* TASK STATEMENT *
Exact transcription, pictures omitted: reproduce the listing below.

* DATA EXTRACT *
BEGIN
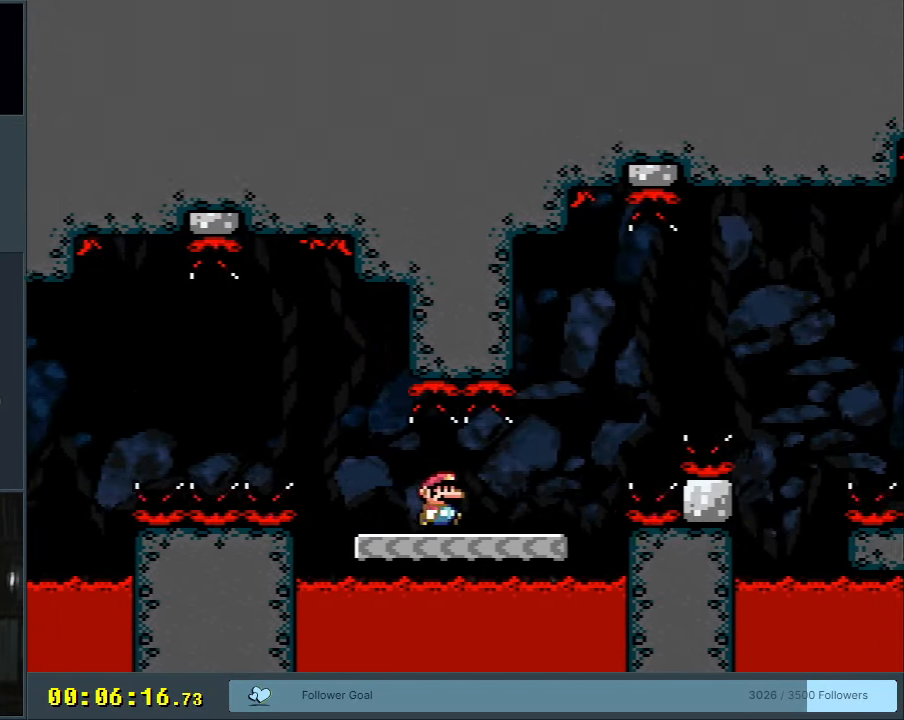
{"buttons": ["A", "X", "DPAD_RIGHT"], "events": [[167, "A", "down"]]}
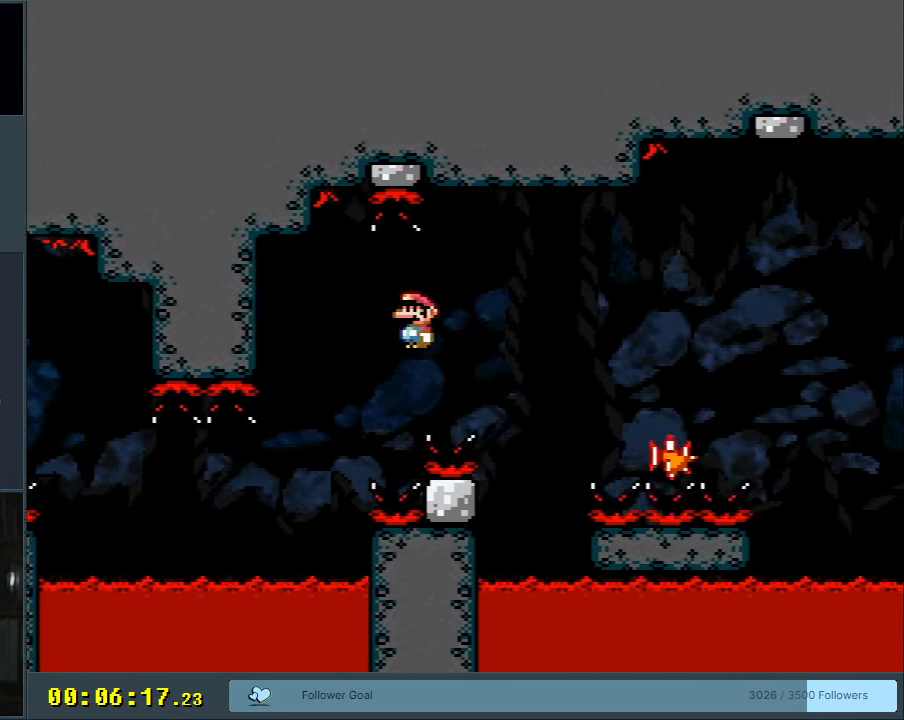
{"buttons": ["A", "X", "DPAD_RIGHT"], "events": [[183, "A", "up"], [250, "A", "down"]]}
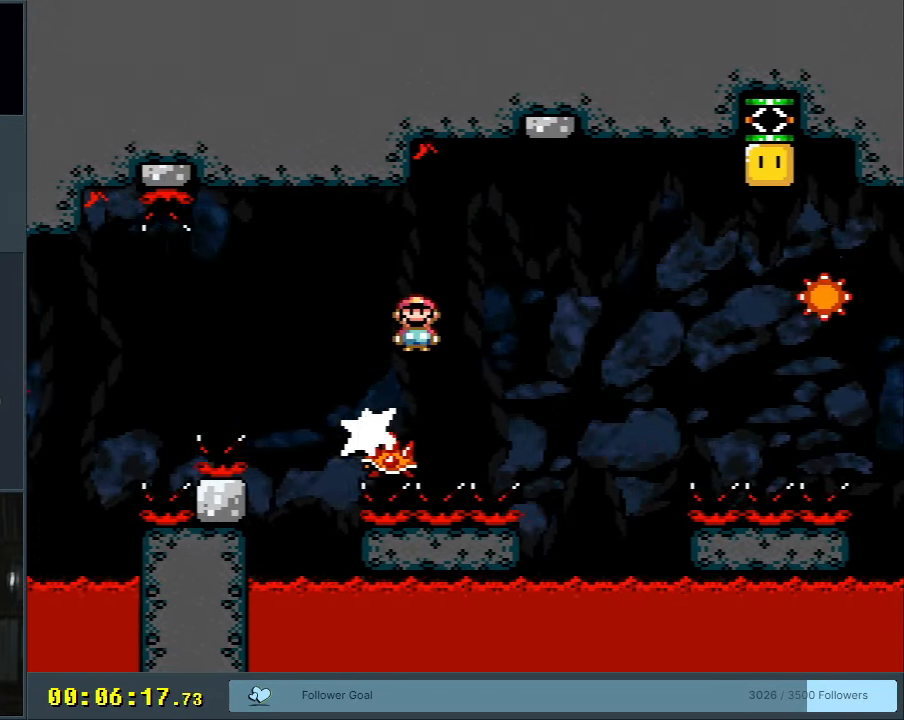
{"buttons": ["A", "X", "DPAD_RIGHT"], "events": [[217, "A", "up"], [350, "A", "down"]]}
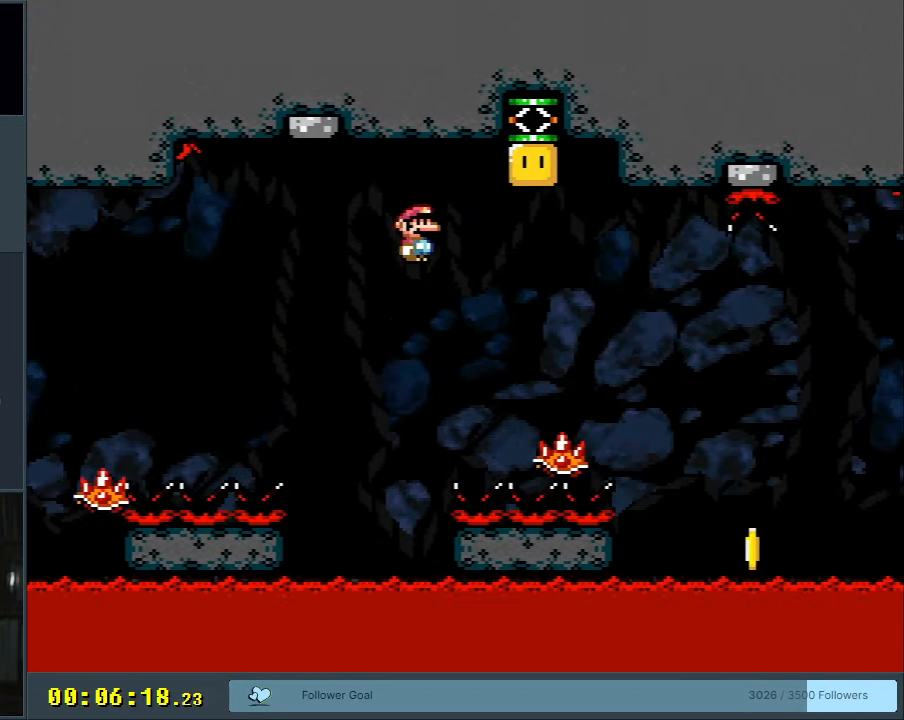
{"buttons": ["A", "X"], "events": [[17, "DPAD_RIGHT", "up"], [33, "A", "up"], [167, "A", "down"], [217, "DPAD_LEFT", "down"], [350, "DPAD_LEFT", "up"]]}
END
* THE COMPLETED TASK *
{"buttons": ["A", "X", "DPAD_RIGHT"], "events": [[167, "A", "down"]]}
{"buttons": ["A", "X", "DPAD_RIGHT"], "events": [[183, "A", "up"], [250, "A", "down"]]}
{"buttons": ["A", "X", "DPAD_RIGHT"], "events": [[217, "A", "up"], [350, "A", "down"]]}
{"buttons": ["A", "X"], "events": [[17, "DPAD_RIGHT", "up"], [33, "A", "up"], [167, "A", "down"], [217, "DPAD_LEFT", "down"], [350, "DPAD_LEFT", "up"]]}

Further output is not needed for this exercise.